**TASK STATEMENT**
Copy, without any change, the lines from the one that holds "[Página del producto" through the final line of the material below.
══════════
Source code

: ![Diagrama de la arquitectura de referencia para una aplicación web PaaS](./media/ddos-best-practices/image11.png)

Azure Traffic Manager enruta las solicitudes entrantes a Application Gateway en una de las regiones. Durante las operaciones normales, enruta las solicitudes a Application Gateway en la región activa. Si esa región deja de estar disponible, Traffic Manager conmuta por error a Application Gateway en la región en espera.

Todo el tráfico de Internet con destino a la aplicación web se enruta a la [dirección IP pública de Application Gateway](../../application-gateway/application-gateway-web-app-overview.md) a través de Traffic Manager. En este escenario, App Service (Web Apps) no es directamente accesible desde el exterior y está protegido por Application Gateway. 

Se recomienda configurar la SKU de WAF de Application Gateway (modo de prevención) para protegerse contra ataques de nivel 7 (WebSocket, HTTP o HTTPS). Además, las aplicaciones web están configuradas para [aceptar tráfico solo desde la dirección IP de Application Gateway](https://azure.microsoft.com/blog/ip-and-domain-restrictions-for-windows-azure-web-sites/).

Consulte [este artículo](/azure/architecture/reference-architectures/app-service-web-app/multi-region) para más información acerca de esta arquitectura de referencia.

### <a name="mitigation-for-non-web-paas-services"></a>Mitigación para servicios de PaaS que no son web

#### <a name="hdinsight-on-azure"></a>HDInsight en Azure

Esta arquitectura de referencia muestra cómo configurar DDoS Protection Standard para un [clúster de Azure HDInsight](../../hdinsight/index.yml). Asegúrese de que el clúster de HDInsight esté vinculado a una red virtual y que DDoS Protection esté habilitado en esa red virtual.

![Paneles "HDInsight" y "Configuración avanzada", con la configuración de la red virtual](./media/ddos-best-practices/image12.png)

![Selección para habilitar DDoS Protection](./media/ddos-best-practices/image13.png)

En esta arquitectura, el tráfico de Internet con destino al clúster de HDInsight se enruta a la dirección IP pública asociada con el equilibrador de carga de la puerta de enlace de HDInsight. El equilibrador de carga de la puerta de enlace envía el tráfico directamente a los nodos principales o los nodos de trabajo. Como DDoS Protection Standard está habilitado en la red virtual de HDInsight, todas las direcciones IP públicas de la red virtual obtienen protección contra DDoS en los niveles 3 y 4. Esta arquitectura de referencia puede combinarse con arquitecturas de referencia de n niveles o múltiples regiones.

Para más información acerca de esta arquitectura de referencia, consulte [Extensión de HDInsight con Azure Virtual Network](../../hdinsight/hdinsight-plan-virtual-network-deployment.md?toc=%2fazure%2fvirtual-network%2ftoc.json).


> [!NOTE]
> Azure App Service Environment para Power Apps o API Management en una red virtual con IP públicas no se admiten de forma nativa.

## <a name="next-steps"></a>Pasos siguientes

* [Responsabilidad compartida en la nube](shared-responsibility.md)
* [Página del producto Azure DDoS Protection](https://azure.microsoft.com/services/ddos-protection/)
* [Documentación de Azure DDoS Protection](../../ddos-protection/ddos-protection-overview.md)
══════════
**ANSWER TO THIS PROBLEM**
* [Página del producto Azure DDoS Protection](https://azure.microsoft.com/services/ddos-protection/)
* [Documentación de Azure DDoS Protection](../../ddos-protection/ddos-protection-overview.md)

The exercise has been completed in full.